Task prompt |
Reproduce verbatim every line from the start of the records through the line that contains "123 1251 13 9 19 8.6", including both ends.
━━━ Recorded data ━━━
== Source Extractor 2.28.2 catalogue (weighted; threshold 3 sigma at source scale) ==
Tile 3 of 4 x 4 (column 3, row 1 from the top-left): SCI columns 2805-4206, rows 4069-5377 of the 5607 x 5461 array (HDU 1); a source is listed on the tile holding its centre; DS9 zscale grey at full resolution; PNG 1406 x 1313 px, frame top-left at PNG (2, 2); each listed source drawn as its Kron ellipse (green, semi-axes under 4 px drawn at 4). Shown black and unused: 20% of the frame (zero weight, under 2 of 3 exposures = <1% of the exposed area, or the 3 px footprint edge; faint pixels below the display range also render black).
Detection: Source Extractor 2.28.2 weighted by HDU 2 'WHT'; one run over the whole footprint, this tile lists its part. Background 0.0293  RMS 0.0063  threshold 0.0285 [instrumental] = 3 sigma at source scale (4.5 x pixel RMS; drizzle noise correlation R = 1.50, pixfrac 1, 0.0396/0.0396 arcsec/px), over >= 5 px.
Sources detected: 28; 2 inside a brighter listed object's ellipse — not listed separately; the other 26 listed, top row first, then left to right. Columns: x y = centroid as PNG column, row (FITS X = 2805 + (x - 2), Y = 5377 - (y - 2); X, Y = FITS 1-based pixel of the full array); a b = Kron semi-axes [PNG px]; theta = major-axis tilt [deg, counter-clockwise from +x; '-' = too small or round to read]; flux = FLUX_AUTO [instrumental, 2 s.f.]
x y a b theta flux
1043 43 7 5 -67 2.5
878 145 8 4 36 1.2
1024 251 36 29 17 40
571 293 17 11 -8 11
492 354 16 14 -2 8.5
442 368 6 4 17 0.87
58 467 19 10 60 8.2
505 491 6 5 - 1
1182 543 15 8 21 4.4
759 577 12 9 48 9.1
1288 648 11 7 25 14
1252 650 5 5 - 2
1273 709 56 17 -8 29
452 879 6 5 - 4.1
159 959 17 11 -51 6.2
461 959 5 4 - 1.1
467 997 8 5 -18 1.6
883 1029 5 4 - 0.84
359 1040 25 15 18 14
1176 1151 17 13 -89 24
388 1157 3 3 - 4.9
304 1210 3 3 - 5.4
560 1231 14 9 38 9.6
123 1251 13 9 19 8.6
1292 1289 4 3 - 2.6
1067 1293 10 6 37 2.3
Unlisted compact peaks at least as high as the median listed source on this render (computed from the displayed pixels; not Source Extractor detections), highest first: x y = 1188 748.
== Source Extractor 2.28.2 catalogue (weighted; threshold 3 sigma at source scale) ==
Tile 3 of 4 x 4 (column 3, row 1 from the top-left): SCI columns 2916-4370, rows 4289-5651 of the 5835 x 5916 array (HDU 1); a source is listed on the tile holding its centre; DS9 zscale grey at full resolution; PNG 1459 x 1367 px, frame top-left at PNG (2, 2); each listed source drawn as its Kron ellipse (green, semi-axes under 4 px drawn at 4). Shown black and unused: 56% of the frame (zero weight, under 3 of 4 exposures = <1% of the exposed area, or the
━━━
Answer for the task |
== Source Extractor 2.28.2 catalogue (weighted; threshold 3 sigma at source scale) ==
Tile 3 of 4 x 4 (column 3, row 1 from the top-left): SCI columns 2805-4206, rows 4069-5377 of the 5607 x 5461 array (HDU 1); a source is listed on the tile holding its centre; DS9 zscale grey at full resolution; PNG 1406 x 1313 px, frame top-left at PNG (2, 2); each listed source drawn as its Kron ellipse (green, semi-axes under 4 px drawn at 4). Shown black and unused: 20% of the frame (zero weight, under 2 of 3 exposures = <1% of the exposed area, or the 3 px footprint edge; faint pixels below the display range also render black).
Detection: Source Extractor 2.28.2 weighted by HDU 2 'WHT'; one run over the whole footprint, this tile lists its part. Background 0.0293  RMS 0.0063  threshold 0.0285 [instrumental] = 3 sigma at source scale (4.5 x pixel RMS; drizzle noise correlation R = 1.50, pixfrac 1, 0.0396/0.0396 arcsec/px), over >= 5 px.
Sources detected: 28; 2 inside a brighter listed object's ellipse — not listed separately; the other 26 listed, top row first, then left to right. Columns: x y = centroid as PNG column, row (FITS X = 2805 + (x - 2), Y = 5377 - (y - 2); X, Y = FITS 1-based pixel of the full array); a b = Kron semi-axes [PNG px]; theta = major-axis tilt [deg, counter-clockwise from +x; '-' = too small or round to read]; flux = FLUX_AUTO [instrumental, 2 s.f.]
x y a b theta flux
1043 43 7 5 -67 2.5
878 145 8 4 36 1.2
1024 251 36 29 17 40
571 293 17 11 -8 11
492 354 16 14 -2 8.5
442 368 6 4 17 0.87
58 467 19 10 60 8.2
505 491 6 5 - 1
1182 543 15 8 21 4.4
759 577 12 9 48 9.1
1288 648 11 7 25 14
1252 650 5 5 - 2
1273 709 56 17 -8 29
452 879 6 5 - 4.1
159 959 17 11 -51 6.2
461 959 5 4 - 1.1
467 997 8 5 -18 1.6
883 1029 5 4 - 0.84
359 1040 25 15 18 14
1176 1151 17 13 -89 24
388 1157 3 3 - 4.9
304 1210 3 3 - 5.4
560 1231 14 9 38 9.6
123 1251 13 9 19 8.6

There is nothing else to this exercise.